Cerebrolysin does not improve global functional performance of patients with aneurysmal subarachnoid haemorrhage
A prospective, randomized, double-blind, placebo-controlled, parallel-group pilot study shows that use of cerebrolysin in addition to standard-of-care management of aneurysmal subarachnoid haemorrhage (SAH) is well tolerated and feasible, but does not improve the 6-month global functional performance of patients.
Patients diagnosed with a ruptured intracranial aneurysm were treated at Kwong Wah Hospital in Hong Kong according to the latest 2012 American Heart Association/American Stroke Association guidelines for the management of aneurysmal SAH, with 25 patients receiving additional intravenous cerebrolysin (10–50 mL per day) and 25 control patients receiving normal saline infusions. The mean time from ictus to cerebrolysin or placebo infusion was 29 hours.

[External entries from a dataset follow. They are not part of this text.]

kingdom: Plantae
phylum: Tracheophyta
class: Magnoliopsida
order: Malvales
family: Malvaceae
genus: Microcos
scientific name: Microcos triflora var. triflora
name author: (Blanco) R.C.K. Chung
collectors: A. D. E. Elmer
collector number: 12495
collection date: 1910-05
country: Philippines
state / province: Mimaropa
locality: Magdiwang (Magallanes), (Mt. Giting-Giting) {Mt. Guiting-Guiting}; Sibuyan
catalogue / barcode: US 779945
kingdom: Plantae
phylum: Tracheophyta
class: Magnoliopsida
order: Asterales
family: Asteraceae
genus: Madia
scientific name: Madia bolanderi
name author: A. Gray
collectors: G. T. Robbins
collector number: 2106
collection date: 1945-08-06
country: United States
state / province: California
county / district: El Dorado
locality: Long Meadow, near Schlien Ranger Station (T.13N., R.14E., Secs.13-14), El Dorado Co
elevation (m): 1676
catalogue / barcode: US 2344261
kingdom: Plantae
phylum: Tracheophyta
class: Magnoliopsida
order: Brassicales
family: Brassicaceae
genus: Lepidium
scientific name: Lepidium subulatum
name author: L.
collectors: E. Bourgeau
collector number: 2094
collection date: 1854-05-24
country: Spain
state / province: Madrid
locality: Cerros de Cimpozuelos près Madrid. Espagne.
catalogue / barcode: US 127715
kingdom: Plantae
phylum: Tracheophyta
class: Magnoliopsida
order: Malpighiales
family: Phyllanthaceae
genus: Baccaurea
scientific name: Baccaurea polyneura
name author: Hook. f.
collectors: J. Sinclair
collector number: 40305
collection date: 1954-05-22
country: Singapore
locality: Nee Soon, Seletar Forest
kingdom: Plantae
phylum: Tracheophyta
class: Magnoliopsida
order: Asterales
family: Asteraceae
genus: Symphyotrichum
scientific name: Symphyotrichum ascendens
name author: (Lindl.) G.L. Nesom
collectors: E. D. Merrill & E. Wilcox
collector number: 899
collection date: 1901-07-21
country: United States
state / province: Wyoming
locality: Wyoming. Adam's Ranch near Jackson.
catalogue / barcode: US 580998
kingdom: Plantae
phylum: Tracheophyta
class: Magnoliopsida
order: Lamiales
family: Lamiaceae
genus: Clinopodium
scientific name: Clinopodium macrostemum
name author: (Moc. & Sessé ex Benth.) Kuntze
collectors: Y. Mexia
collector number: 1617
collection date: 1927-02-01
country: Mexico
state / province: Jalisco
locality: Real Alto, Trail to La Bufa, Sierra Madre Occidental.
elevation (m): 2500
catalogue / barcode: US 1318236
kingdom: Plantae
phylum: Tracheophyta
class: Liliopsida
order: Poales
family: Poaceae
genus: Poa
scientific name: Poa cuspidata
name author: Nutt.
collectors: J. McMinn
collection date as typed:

The patients’ mean age was 53 years, with a male:female ratio of 1:2. Patients in both groups had relatively few comorbidities, with comparable Charlson Comorbidity Index score. [BMC Neurol 2020;20:401]
There was no significant difference in favourable 6-month Extended Glasgow Outcome Scale (GOSE) outcome among patients who received cerebrolysin compared with those who received saline. “Although a higher proportion of cerebrolysin recipients had favourable 6-month modified Rankin Scale [mRS] scores [88 percent] vs the saline group [68 percent], the difference was not significant,” reported the researchers.
A higher incidence of 3-month and 6-month mortality was observed in patients in the saline group than those in the cerebrolysin group. Four out of 25 patients receiving saline alongside the standard-of-care treatment died at these times points, while all patients in the cerebrolysin group survived.
“However, the trial’s sample size was not adequately powered to assess mortality, and our findings could have been coincidental,” noted the researchers.
Nevertheless, in an earlier study in patients with poor-grade SAH, cerebrolysin demonstrated significantly lower 3-month and 6-month mortality rates vs the control group. [Adv Ther 2018;35:2224-2235]
Neurocognitive and quality of life assessments at 6 months were feasible in 80 percent of patients, while the remaining patients were noncommunicable. The mean Montreal Cognitive Assessment scores and neurobehavioral cognitive state examination findings were similar between the cerebrolysin and the placebo groups, but patients in the cerebrolysin group performed notably better in naming (odds ratio [OR], 4.71; 95 percent confidence interval [CI], 1.10 to 20.00) and in reasoning (OR, 2.83; 95 percent CI, 1.01 to 9.61).
Cerebrolysin-related severe adverse effects (AEs) are rare. They are defined as hypersensitivity reactions such as anaphylactic shock, seizures and acute renal failure. Other AEs are generally infrequent, transient and mild, and include agitation, headache, vertigo, as well as gastrointestinal symptoms such dyspepsia, diarrhoea, constipation, nausea and vomiting. [J Med Life 2009;2:350-360] No serious AEs or mortality attributable to cerebrolysin were observed in the current study, and its administration did not interfere with standard-of-care management.
“An earlier intervention time window, a longer duration of drug administration, a larger trial to assess 6-month GOSE or mRS, along with the recruitment of a more homogeneous cohort of moderate-to-severe World Federation of Neurosurgical Societies grade SAH patients may impart greater insight into cerebrolysin’s potential therapeutic role,” concluded the researchers.